Asian economic data has improved slightly over the past few weeks following a deceleration in July. However, it is widely believed that actions by China’s central bank have been supporting this growth. As HSBC’s Asian Economics team writes in a research note sent out to clients the beginning of this week, “it is clear that fiscal stimulus is proving pivotal in supporting growth, and more is needed given subdued external growth. Although some have their doubts about the central bank’s willingness to introduce more stimulus (we still expect 350bp of RRR and 50bp of policy rate cuts), the PBoC has continued to inject liquidity into the local market to support financial conditions.”

Furthermore, recent economic data from Asia has been supported by consumer electronic launches.

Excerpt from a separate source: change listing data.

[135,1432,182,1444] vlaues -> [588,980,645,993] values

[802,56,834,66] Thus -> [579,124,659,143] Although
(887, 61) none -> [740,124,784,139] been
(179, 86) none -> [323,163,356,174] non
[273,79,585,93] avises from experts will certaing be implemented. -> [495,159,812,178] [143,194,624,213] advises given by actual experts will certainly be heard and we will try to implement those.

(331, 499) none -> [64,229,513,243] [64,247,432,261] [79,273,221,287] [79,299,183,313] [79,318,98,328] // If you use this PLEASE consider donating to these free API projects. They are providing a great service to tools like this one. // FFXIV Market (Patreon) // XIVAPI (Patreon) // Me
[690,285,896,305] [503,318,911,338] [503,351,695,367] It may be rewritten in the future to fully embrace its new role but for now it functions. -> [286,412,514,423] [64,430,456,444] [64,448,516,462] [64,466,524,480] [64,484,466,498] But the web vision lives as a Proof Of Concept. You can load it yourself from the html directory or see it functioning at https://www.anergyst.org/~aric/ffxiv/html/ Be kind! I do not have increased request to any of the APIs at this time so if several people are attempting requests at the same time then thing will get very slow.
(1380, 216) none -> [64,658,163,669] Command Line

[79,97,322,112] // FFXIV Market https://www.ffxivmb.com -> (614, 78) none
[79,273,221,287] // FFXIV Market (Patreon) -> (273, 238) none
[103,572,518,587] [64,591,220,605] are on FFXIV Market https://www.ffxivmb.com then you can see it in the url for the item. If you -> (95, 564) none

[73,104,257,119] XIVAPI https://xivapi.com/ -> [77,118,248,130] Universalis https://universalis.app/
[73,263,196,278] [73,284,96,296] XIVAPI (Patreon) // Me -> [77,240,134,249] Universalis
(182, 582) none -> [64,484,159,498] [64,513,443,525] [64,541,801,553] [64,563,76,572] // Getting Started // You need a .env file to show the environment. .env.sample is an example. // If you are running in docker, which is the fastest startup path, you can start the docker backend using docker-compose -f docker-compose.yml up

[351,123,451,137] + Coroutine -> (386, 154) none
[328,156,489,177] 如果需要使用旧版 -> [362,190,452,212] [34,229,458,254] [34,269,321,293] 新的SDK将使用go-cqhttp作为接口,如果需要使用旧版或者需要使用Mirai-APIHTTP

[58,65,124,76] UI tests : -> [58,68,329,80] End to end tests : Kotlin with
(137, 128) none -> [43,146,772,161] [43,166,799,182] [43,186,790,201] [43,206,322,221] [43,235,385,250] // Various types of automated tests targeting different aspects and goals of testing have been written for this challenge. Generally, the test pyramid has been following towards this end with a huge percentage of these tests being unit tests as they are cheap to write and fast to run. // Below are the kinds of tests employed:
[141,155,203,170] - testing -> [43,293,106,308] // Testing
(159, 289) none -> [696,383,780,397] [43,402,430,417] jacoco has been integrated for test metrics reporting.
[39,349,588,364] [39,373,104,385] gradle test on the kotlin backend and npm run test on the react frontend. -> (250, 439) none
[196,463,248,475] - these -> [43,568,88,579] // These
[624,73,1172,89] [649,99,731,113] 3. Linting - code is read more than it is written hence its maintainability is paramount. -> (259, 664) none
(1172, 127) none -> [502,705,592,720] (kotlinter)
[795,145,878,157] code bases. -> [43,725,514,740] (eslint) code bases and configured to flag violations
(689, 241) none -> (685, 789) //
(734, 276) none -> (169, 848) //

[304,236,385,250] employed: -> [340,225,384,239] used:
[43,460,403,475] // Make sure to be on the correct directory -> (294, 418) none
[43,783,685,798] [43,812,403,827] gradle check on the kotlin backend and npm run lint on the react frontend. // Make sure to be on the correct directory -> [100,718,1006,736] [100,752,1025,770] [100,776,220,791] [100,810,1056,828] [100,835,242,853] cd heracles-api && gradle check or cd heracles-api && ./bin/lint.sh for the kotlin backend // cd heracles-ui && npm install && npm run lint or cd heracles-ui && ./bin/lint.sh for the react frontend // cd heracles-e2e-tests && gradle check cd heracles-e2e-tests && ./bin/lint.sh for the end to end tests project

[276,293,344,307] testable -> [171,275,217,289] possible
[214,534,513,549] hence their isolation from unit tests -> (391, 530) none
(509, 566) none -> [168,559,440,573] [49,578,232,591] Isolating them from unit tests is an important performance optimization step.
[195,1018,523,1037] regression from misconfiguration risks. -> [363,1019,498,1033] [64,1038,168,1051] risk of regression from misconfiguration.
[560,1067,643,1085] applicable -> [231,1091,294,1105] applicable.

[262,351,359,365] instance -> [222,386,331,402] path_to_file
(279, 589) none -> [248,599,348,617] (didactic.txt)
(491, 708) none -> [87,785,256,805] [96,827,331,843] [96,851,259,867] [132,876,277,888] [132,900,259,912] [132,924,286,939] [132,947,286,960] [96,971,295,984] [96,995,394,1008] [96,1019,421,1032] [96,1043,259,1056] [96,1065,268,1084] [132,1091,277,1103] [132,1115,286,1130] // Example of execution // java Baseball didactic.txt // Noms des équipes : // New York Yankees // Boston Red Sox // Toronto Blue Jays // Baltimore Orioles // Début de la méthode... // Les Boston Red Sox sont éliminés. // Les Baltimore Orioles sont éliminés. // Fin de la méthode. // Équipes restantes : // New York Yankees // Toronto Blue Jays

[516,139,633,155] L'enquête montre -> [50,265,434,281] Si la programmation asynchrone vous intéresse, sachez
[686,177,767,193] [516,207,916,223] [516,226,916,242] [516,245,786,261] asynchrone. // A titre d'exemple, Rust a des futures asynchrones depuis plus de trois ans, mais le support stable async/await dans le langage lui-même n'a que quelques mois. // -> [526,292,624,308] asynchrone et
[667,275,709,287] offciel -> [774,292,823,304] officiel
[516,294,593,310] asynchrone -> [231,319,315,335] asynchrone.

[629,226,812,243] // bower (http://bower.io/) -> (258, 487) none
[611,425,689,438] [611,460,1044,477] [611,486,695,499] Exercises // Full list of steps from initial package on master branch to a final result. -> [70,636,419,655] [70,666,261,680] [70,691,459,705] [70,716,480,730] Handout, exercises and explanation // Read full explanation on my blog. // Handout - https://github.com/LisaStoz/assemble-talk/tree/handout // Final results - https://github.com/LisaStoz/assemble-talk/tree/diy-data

These launches have boosted industrial production in Taiwan and Korea but the big question is, how much longer will the stimulus effect from these launches last?

Other Asian nations have been raising infrastructure spending to help stimulate growth, but there are increasing headwinds for various commodity related industries across the region and any weakness in these industries may quickly spread to the rest of the economy.

It is not just weak data from Asia that could throw a spanner in the works. After several months of impressive economic figures from the US and the Eurozone, data from these two regions has started to deteriorate. In the US, August non-farm payrolls and the ISM measures softened, dampening chances for a hike in September (HSBC doesn’t expect any move by the FOMC until 2Q 2017). Across the Atlantic most key Eurozone activity measures have moderated in recent weeks, and it’s generally believed on Wall Street that it is only a matter of time before the ECB extends its QE program.

All in all, after an uneventful summer it would appear that the markets are heading for a turbulent fall and winter. It might be time to get out those tin hats again.